## WORK TO COMPLETE
1. Summarize the passage on offshore tax havens in two sentences.
2. Update part of the passage on offshore tax havens by rewriting it from the words "While financial services" through the words "sovereign UK ground.", with "hypocrisy" changed to "double standards".

## PASSAGE SHOWN
While financial services in places like Switzerland are under scrutiny, the UK has a network of semi-autonomous financial centres with few or no taxes. That puts UK prime minister Gordon Brown in no position to campaign against offshore tax havens and banking secrecy, said Pierre Mirabaud, chairman of the Swiss Bankers' Association in Geneva.
“I would define Mr Brown and the British government’s position as full of hypocrisy,” the outspoken Mr Mirabaud, who is also senior partner of Mirabaud & Cie, the private bank, was quoted as saying in an interview. “At the end of the day, we are engaged in an economic war for market share.”
Guernsey’s private equity firms, Jersey’s securitization vehicles, the Cayman Islands’ hedge funds, Bermuda’s insurers, and the British Virgin Islands’ holding companies are all incorporated on sovereign UK ground.
Offshore financial centres have been under relentless rhetorical assault in recent months, often from governments that are short of money and anxious to close any tax loopholes. Switzerland, Singapore, Liechtenstein and other locations have recently relaxed laws restricting release of bank client data, although the Swiss, for example, insist bank secrecy remains intact.
Mr Brown, preparing for a Group of 20 summit in early April at which the role of tax havens will be on the agenda, recently said: “How much safer would everybody’s savings be if the whole world finally came together to outlaw shadow banking systems and offshore tax havens?”
In data cited by Bloomberg, it says the UK, the Channel Islands, the Isle of Man and Dublin held a combined 24 per cent of offshore private banking assets in 2007, or $1.7 trillion, second after Switzerland’s 27 per cent share, or $2 trillion. The data was based on research from Boston Consulting Group.
While Mr Brown, US president Barack Obama and other leaders of large countries have attacked tax havens, organisations such as the US-based Cato Institute, a think tank, argue these centres’ low taxes encourage other countries to reduce taxes, thereby raising economic growth overall.

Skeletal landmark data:

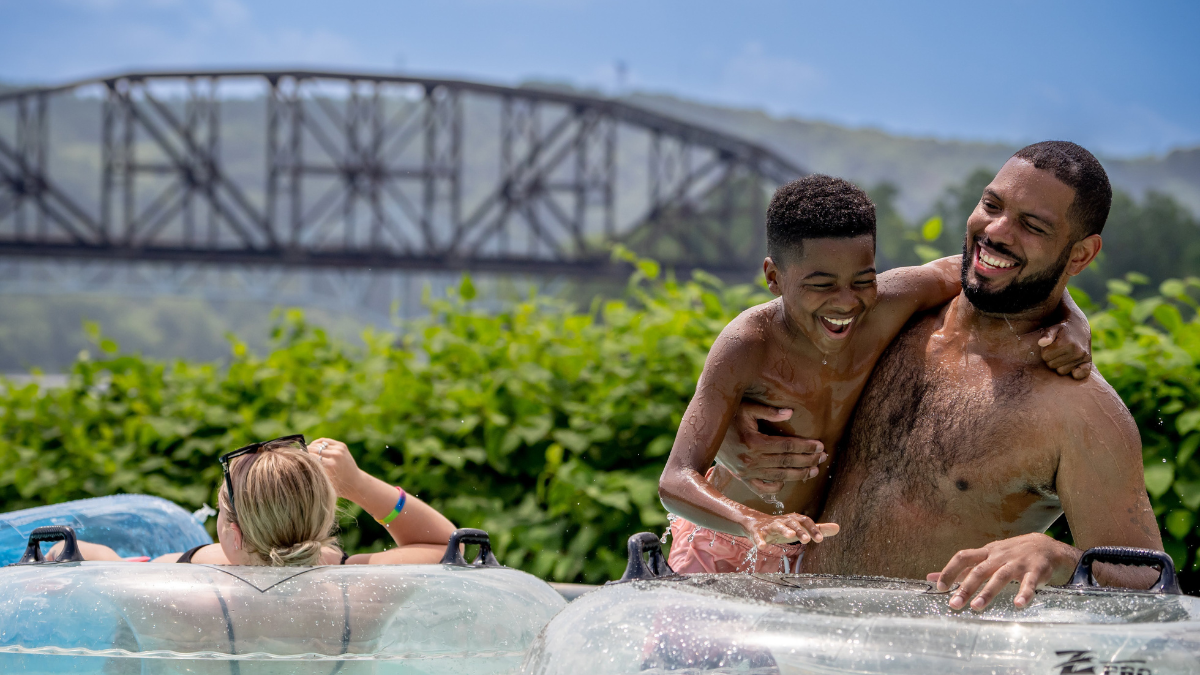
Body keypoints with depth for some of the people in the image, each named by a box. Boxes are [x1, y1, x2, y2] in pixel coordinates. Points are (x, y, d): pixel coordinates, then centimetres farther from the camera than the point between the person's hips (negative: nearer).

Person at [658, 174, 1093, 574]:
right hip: (724, 547, -4)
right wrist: (757, 522, -55)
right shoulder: (748, 346, -29)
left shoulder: (889, 304, -19)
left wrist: (1073, 322, -21)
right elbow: (677, 481, -35)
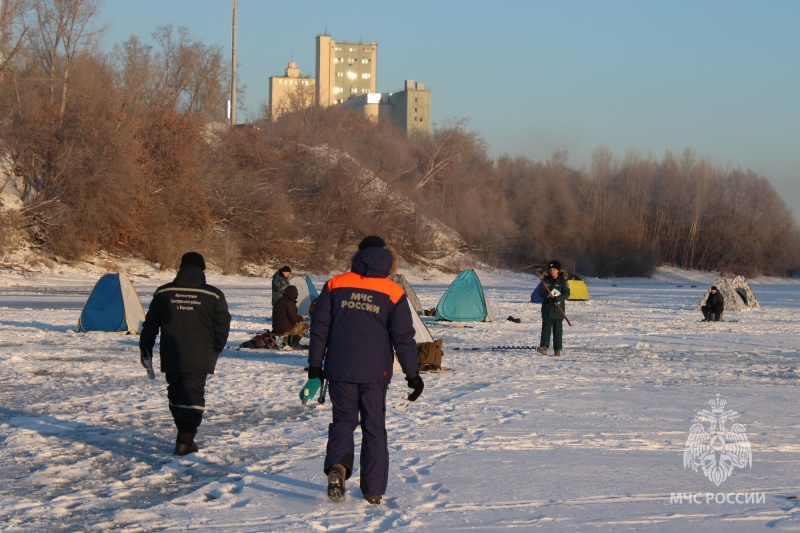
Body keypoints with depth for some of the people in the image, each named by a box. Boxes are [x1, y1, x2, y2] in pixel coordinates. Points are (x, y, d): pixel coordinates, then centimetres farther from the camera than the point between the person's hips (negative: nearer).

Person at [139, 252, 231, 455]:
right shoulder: (213, 295, -3)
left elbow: (150, 324, 7)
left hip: (171, 357, 3)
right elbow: (222, 326, 1)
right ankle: (185, 441, -12)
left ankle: (185, 436, 26)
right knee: (193, 395, -1)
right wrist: (215, 350, 17)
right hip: (199, 358, -3)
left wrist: (146, 349, 17)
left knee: (176, 394, 18)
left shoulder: (163, 293, 3)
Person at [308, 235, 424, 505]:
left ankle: (337, 465, -16)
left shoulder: (335, 285, 2)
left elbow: (319, 328, 2)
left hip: (340, 370, 1)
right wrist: (413, 374, 3)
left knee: (343, 420, 13)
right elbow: (403, 338, -3)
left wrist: (315, 365, 9)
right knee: (374, 428, 9)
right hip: (375, 372, -1)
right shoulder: (393, 293, -1)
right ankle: (374, 490, 11)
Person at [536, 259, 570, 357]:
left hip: (558, 308, -1)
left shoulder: (562, 281, 0)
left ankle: (557, 349, 8)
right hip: (547, 307, 1)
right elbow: (541, 292, 2)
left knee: (558, 329, 3)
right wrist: (547, 296, -20)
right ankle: (544, 347, -17)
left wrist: (557, 298, -25)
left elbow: (567, 293, -7)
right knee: (546, 327, -9)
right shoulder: (545, 280, 6)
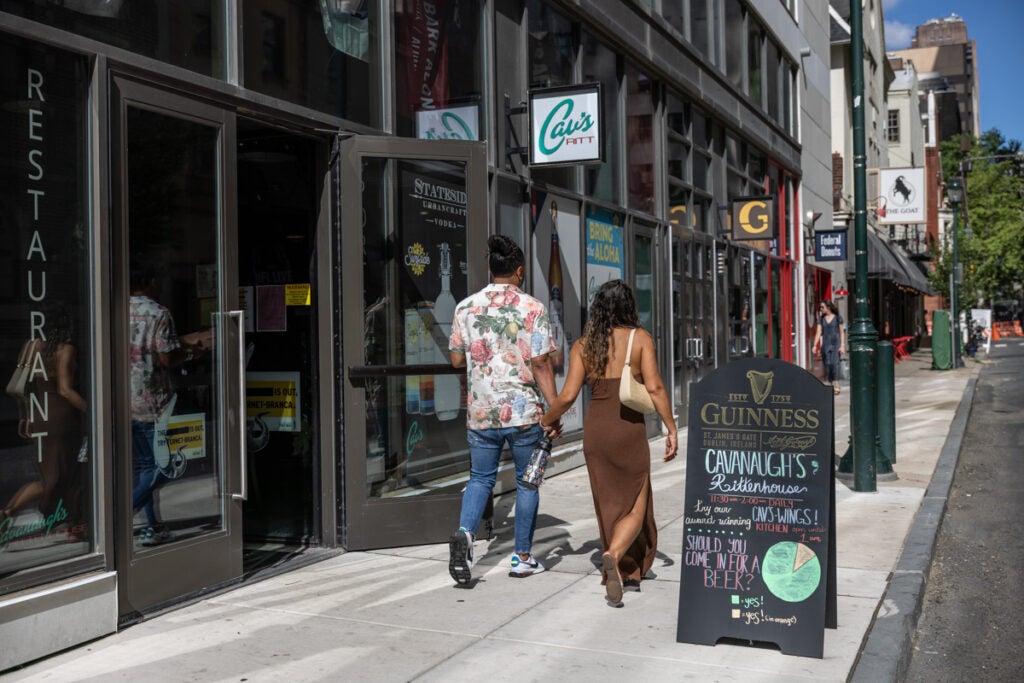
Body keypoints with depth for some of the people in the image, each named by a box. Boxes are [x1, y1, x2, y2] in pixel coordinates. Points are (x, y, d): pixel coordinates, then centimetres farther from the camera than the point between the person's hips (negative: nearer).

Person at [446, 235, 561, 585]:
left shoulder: (466, 307, 3)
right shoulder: (532, 308, -7)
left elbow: (456, 358, 8)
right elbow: (541, 363, -10)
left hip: (480, 411, 3)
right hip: (524, 411, -3)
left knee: (480, 478, 15)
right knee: (527, 481, 11)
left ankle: (464, 533, -9)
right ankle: (522, 557, 17)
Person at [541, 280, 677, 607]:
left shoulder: (583, 345, 2)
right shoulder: (640, 338, -3)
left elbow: (568, 396, -4)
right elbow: (654, 387, -12)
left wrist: (546, 420, 12)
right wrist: (672, 429, -5)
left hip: (595, 428, 3)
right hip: (630, 429, -3)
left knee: (610, 506, 18)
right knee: (635, 509, 5)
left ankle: (628, 572, 27)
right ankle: (613, 556, -22)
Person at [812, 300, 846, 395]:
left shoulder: (838, 318, 2)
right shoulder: (821, 319, 10)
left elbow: (842, 332, 4)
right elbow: (818, 332, 5)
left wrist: (842, 345, -4)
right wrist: (815, 345, -4)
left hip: (835, 344, -3)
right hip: (825, 344, 3)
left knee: (835, 363, -14)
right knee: (827, 364, 1)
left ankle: (836, 386, -12)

## RESULTS IN ORDER
1. Pierre Mirabaud, chairman of the Swiss Bankers' Association, called the British government's position on offshore tax havens full of hypocrisy, because the UK itself has a network of semi-autonomous financial centers with few or no taxes. Such centers have faced relentless criticism from governments short of money, though organizations such as the Cato Institute argue that their low taxes encourage other countries to reduce taxes and so raise economic growth overall.

2.
While financial services in places like Switzerland are under scrutiny, the UK has a network of semi-autonomous financial centres with few or no taxes. That puts UK prime minister Gordon Brown in no position to campaign against offshore tax havens and banking secrecy, said Pierre Mirabaud, chairman of the Swiss Bankers' Association in Geneva.
“I would define Mr Brown and the British government’s position as full of double standards,” the outspoken Mr Mirabaud, who is also senior partner of Mirabaud & Cie, the private bank, was quoted as saying in an interview. “At the end of the day, we are engaged in an economic war for market share.”
Guernsey’s private equity firms, Jersey’s securitization vehicles, the Cayman Islands’ hedge funds, Bermuda’s insurers, and the British Virgin Islands’ holding companies are all incorporated on sovereign UK ground.